Among the singular critical events in which Adolfo Venturi was a protagonist, mention should also be made of the rediscovery of Correggio ’s youthful tondi (of which Venturi was an exalted specialist), which the Emilian painter had painted in the atrium of the Basilica of Sant’Andrea in Mantua and which were first assigned to him in 1612 by a Mantuan historian of the time, Ippolito Donesmondi, author of an Istoria ecclesiastica di Mantova. In the centuries that followed, the Correggio frescoes went through severe deterioration and underwent heavy repainting, so much so that no one gave any more credence to the attribution to Correggio, which, indeed, was practically forgotten. Venturi guessed that the repainting integrated leftovers of the ancient frescoes. At the beginning of the twentieth century, therefore, the later additions were removed, and in the eyes of Venturi, and of the other scholars who had followed the affair, paintings had appeared in a very poor state of preservation, but which nevertheless retained the echo of Correggio’s beginnings, which took place under the sign of Andrea Mantegna’s harsh and robust painting. Needless to point out how Venturi, after the discovery, had conducted a thorough analysis of the works explaining why they could be considered works by Correggio.

Correggio, Sacra Famiglia e Deposizione
Correggio, Holy Family with St. Elizabeth and St. John and Deposition (c. 1510; detached frescoes, diameter 150 cm; Mantua, Museo Diocesano Francesco Gonzaga)
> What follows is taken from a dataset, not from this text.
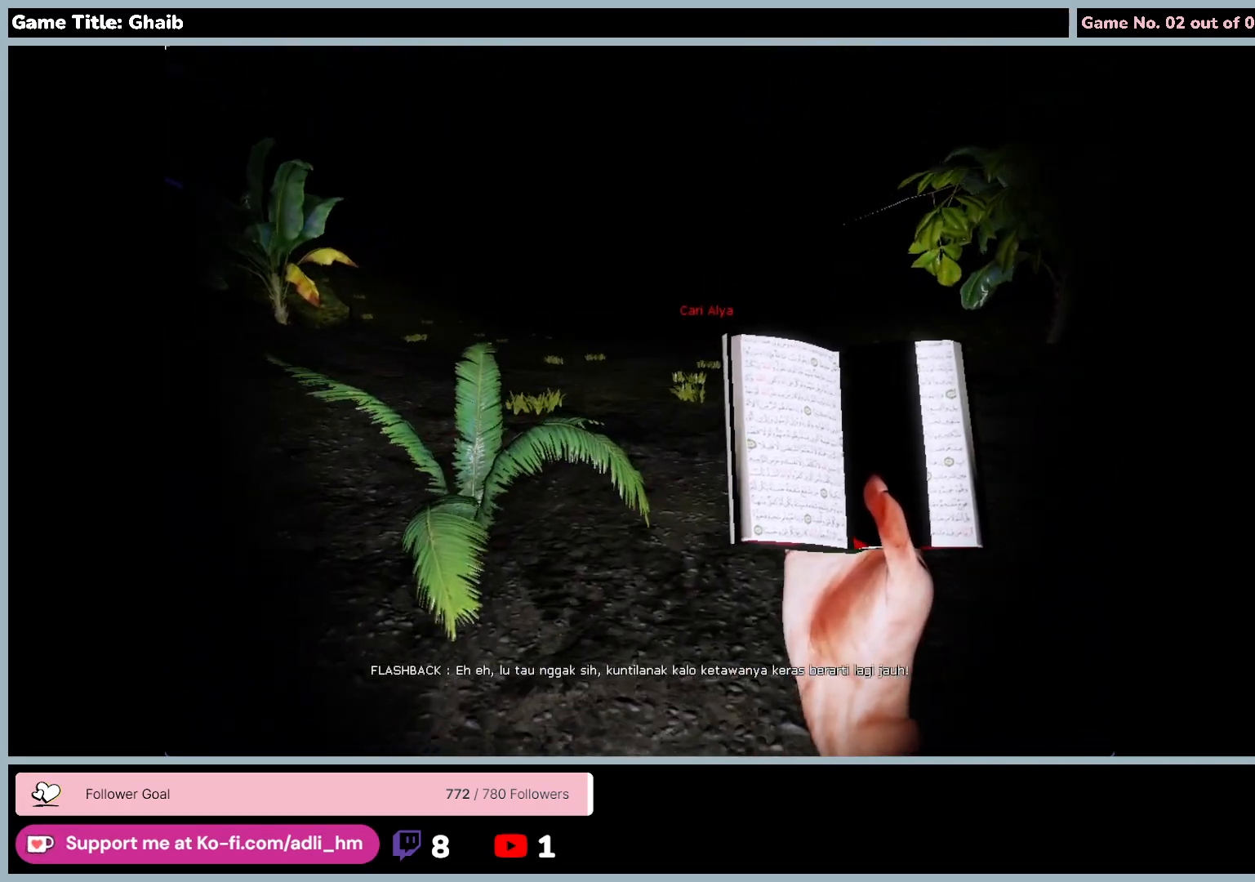
{"keys": ["w"], "mouse": ["left"], "events": [[200, "mouse_left", "down"]]}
I tondi del Correggio dopo le rimozioni delle ridipinture
What Correggio’s roundels looked like after the removal of the repainting

But Adolfo Venturi was not only an eminent art historian and important connoisseur. He was among the first specialists in the field to take an interest in the good practices of heritage protection (even working on the front lines as an official of the Ministry of Education, which at the time was entrusted with the care of heritage), and he was also among the first to recognize heritage as having a central role in culture (and consequently, to recognize the importance of popularization): he was, in short, among those who also began to consider the civic role of art-historical heritage. He was, in essence, a complex figure, impossible to cover in detail in a single article: suffice it for us to know that he still constitutes one of the landmarks not only of art-historical research, but also of the battles in support of heritage.

Reference bibliography

  • Antonella Battilani (ed.), Actuality and memory in Adolfo Venturi, proceedings of the conference 150th anniversary of his birth (Modena, October 20, 2006), Artestampa, 2008
  • Mario D’Onofrio (ed.), Adolfo Venturi and art history today, proceedings of the conference (Rome, October 25 - 28, 2006), Panini, 2008
  • Stefano Valeri, Adolfo Venturi and art studies, Bagatto Libri, 2006
  • Gianni Carlo Sciolla, Franco Varallo (eds.), The “Art Historical Archives” and the origins of “Kunstwissenschaft” in Italy, Edizioni dell’Orso, 1999
  • Andrea Bayer (ed.), Dosso Dossi: court painter in Ferrara in the Renaissance, exhibition catalog (Ferrara, Civiche Gallerie d’Arte Moderna, September 26-December 14, 1998), Ferrara Arte, 1998
  • Giovanni Agosti, The Birth of Art History in Italy. Adolfo Venturi from museum to university (1880-1940), Marsilio, 1996
  • Stefano Valeri (ed.), Adolfo Venturi and the teaching of art history, proceedings of the Conference (Rome, December 14 - 15, 1992), Lithos, 1996
  • Adolfo Venturi, Notes on Correggio, in L’Arte, XVIII, 1915, pp. 411-415
  • Adolfo Venturi, Il maestro del Correggio, in L’Arte, I, 1898, pp. 279-303
  • Adolfo Venturi, Zur Geschichte der Kunstsammlungen Kaiser Rudolf II, in Repertorium fur Kunstwissenschaft, VIII, 1885, pp. 1 - 23


Warning: the translation into English of the original Italian article was created using automatic tools. We undertake to review all articles, but we do not guarantee the total absence of inaccuracies in the translation due to the program. You can find the original by clicking on the ITA button. If you find any mistake,please contact us.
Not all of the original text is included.